GIVEN INSTRUCTION » Convert the data below into a JSON list of strings, one string per line and no blank lines, starting at the line containing "phylum: Tracheophyta" and continuing through the end of the data, with both ends included. Leave the pictures out of the answer.

Extracted data entries »
================
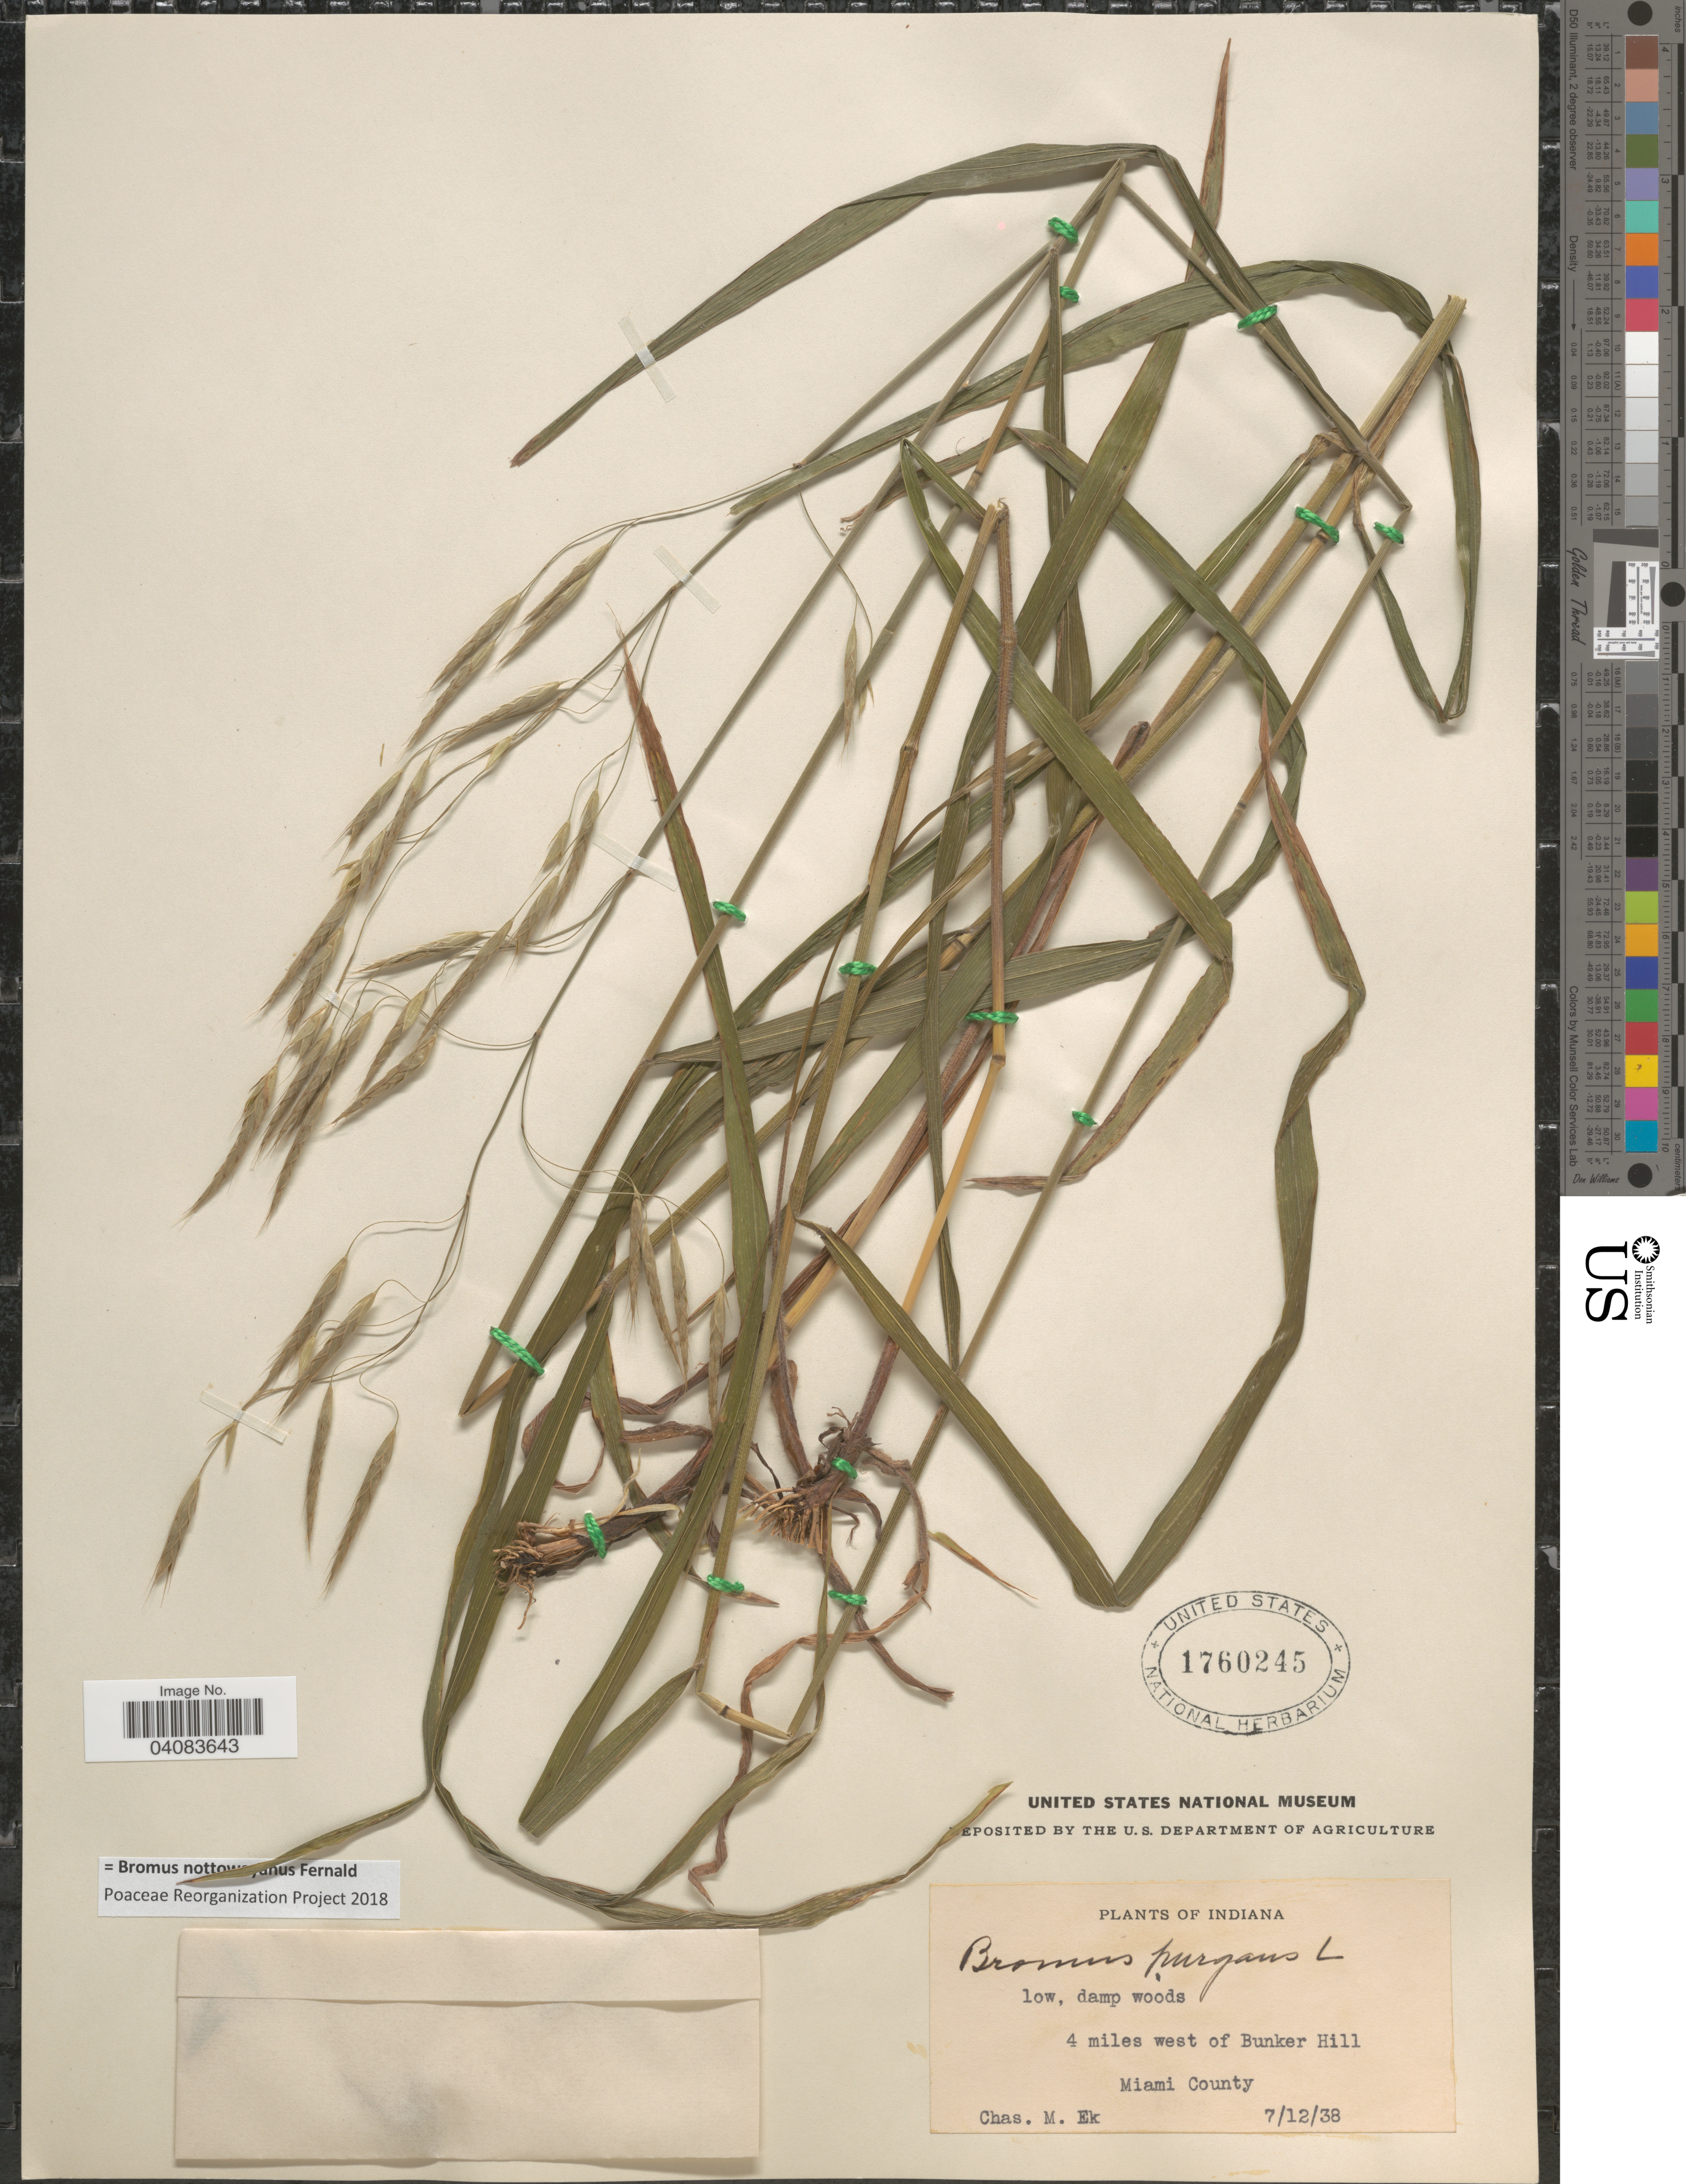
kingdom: Plantae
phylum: Tracheophyta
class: Liliopsida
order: Poales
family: Poaceae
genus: Bromus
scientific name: Bromus nottawayanus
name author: Fernald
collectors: C. Ek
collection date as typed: Transcribed d/m/y: 12/7/38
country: United States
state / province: Indiana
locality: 4 miles west of Bunker Hill. Miami County.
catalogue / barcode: US 1760245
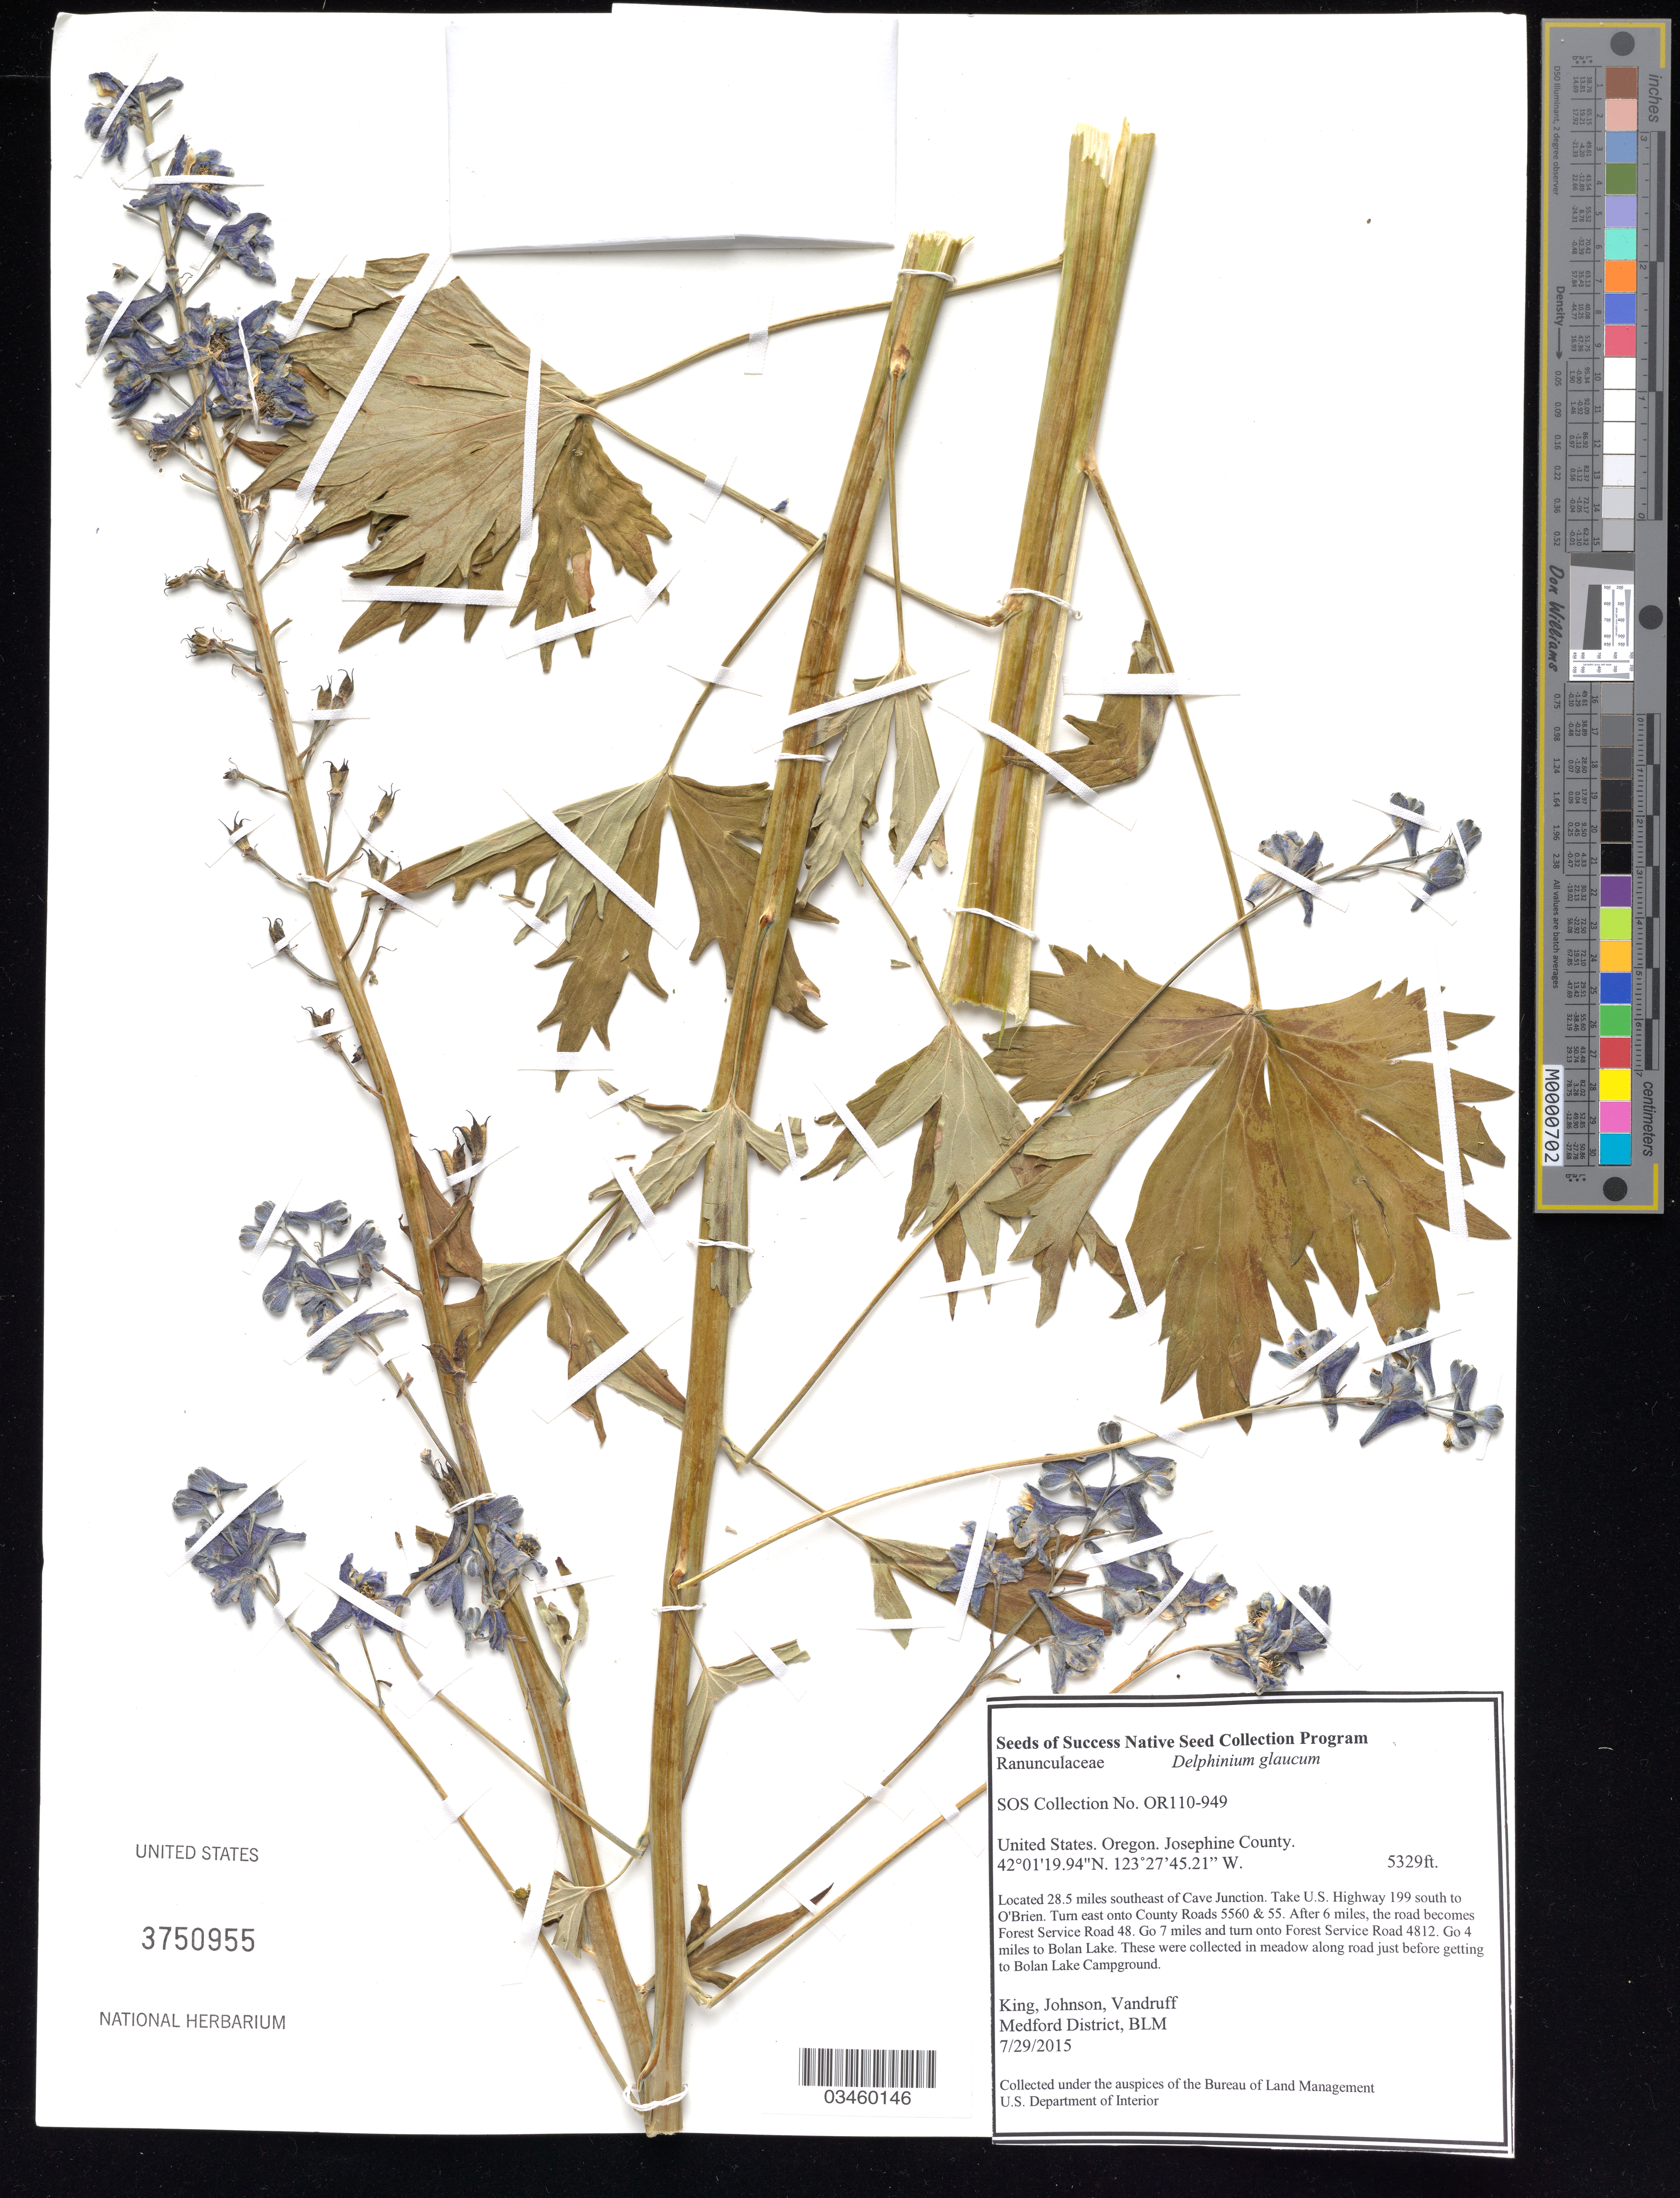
================
OUTPUT »
[
  "phylum: Tracheophyta",
  "class: Liliopsida",
  "order: Poales",
  "family: Poaceae",
  "genus: Bromus",
  "scientific name: Bromus nottawayanus",
  "name author: Fernald",
  "collectors: C. Ek",
  "collection date as typed: Transcribed d/m/y: 12/7/38",
  "country: United States",
  "state / province: Indiana",
  "locality: 4 miles west of Bunker Hill. Miami County.",
  "catalogue / barcode: US 1760245"
]